The total complexity over all test cases is linear in the total input size, which fits comfortably under the constraints where the sum of n is about 2 · 10^5.

Test Cases

import sys, io
from collections import defaultdict

def solve():
    input = sys.stdin.readline
    def at_most(a, k):
        if k < 0:
            return 0
        freq = defaultdict(int)
        l = 0
        distinct = 0
        res = 0
        for r, x in enumerate(a):
            if freq[x] == 0:
                distinct += 1
            freq[x] += 1
            while distinct > k:
                y = a[l]
                freq[y] -= 1
                if freq[y] == 0:
                    distinct -= 1
                l += 1
            res += r - l + 1
        return res

    t = int(input())
    out = []
    for _ in range(t):
        n, k = map(int, input().split())
        a = list(map(int, input().split()))
        out.append(str(at_most(a, k) - at_most(a, k - 1)))
    return "\n".join(out)

def run(inp: str) -> str:
    sys.stdin = io.StringIO(inp)
    return solve()

# provided samples
assert run("""3
1 1
10
3 1
3 1 8
16 1
8 1 5 8 8 7 4 9 7 10 10 7 5 8 5 5
""") == """1
3
19"""

# custom cases
assert run("""1
3 1
5 5 5
""") == "6"

assert run("""1
4 2
1 2 3 4
""") == "3"

assert run("""1
5 3
1 2 3 1 2
""") == "7"

assert run("""1
4 5
1 2 3 4
""") == "0"
Test input Expected output What it validates
all equal 6 maximum overlap counting
all distinct 3 correct sliding window shrinking
mixed repeats 7 overlapping distinct tracking
k too large 0 edge condition handling

Edge Cases

When all elements are identical and k = 1, the window never shrinks because distinct stays at 1. The algorithm counts every prefix ending at each position, which naturally produces the full triangular number of subarrays. For [5, 5, 5], the contributions are 1, 2, and 3, summing to 6, matching the correct count.
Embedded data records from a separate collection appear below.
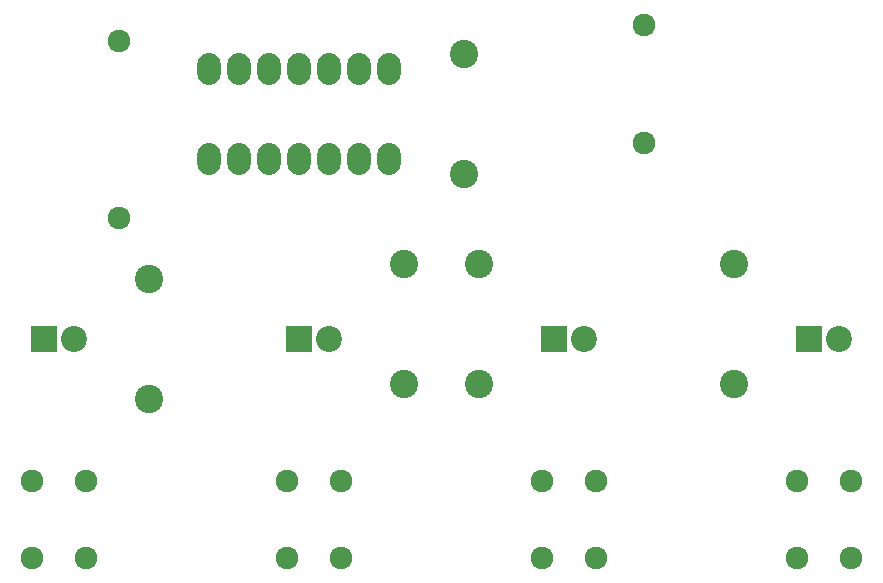
<source format=gbr>
G04 #@! TF.FileFunction,Soldermask,Top*
%FSLAX46Y46*%
G04 Gerber Fmt 4.6, Leading zero omitted, Abs format (unit mm)*
G04 Created by KiCad (PCBNEW 4.0.2-stable) date 12/05/2016 07:44:13*
%MOMM*%
G01*
G04 APERTURE LIST*
%ADD10C,0.100000*%
%ADD11C,1.924000*%
%ADD12C,2.200000*%
%ADD13R,2.200000X2.200000*%
%ADD14O,2.000000X2.700000*%
%ADD15C,2.398980*%
G04 APERTURE END LIST*
D10*
D11*
X115570000Y-101480000D03*
X115570000Y-86480000D03*
D12*
X111760000Y-111760000D03*
D13*
X109220000Y-111760000D03*
D12*
X133350000Y-111760000D03*
D13*
X130810000Y-111760000D03*
D12*
X154940000Y-111760000D03*
D13*
X152400000Y-111760000D03*
D12*
X176530000Y-111760000D03*
D13*
X173990000Y-111760000D03*
D14*
X123190000Y-96520000D03*
X125730000Y-96520000D03*
X128270000Y-96520000D03*
X130810000Y-96520000D03*
X133350000Y-96520000D03*
X135890000Y-96520000D03*
X138430000Y-96520000D03*
X138430000Y-88900000D03*
X135890000Y-88900000D03*
X133350000Y-88900000D03*
X130810000Y-88900000D03*
X128270000Y-88900000D03*
X125730000Y-88900000D03*
X123190000Y-88900000D03*
D15*
X118110000Y-106680000D03*
X118110000Y-116840000D03*
X139700000Y-105410000D03*
X139700000Y-115570000D03*
X146050000Y-105410000D03*
X146050000Y-115570000D03*
X167640000Y-105410000D03*
X167640000Y-115570000D03*
X144780000Y-97790000D03*
X144780000Y-87630000D03*
D11*
X112740000Y-123750000D03*
X112740000Y-130250000D03*
X108240000Y-130250000D03*
X108240000Y-123750000D03*
X134330000Y-123750000D03*
X134330000Y-130250000D03*
X129830000Y-130250000D03*
X129830000Y-123750000D03*
X155920000Y-123750000D03*
X155920000Y-130250000D03*
X151420000Y-130250000D03*
X151420000Y-123750000D03*
X177510000Y-123750000D03*
X177510000Y-130250000D03*
X173010000Y-130250000D03*
X173010000Y-123750000D03*
X160020000Y-85170000D03*
X160020000Y-95170000D03*
M02*

</source>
When k = 0, the helper at_most(k - 1) becomes at_most(-1) which is defined as zero, so the result is also zero. This avoids special casing invalid configurations where no subarray can have zero distinct values.

When all elements are distinct and k = 2, the window shrinks aggressively. For [1,2,3,4], the valid contributions per position are 1, 2, 2, and 2, giving 7 for at_most(2), and subtracting at_most(1) removes single-element subarrays, leaving exactly those with two distinct values.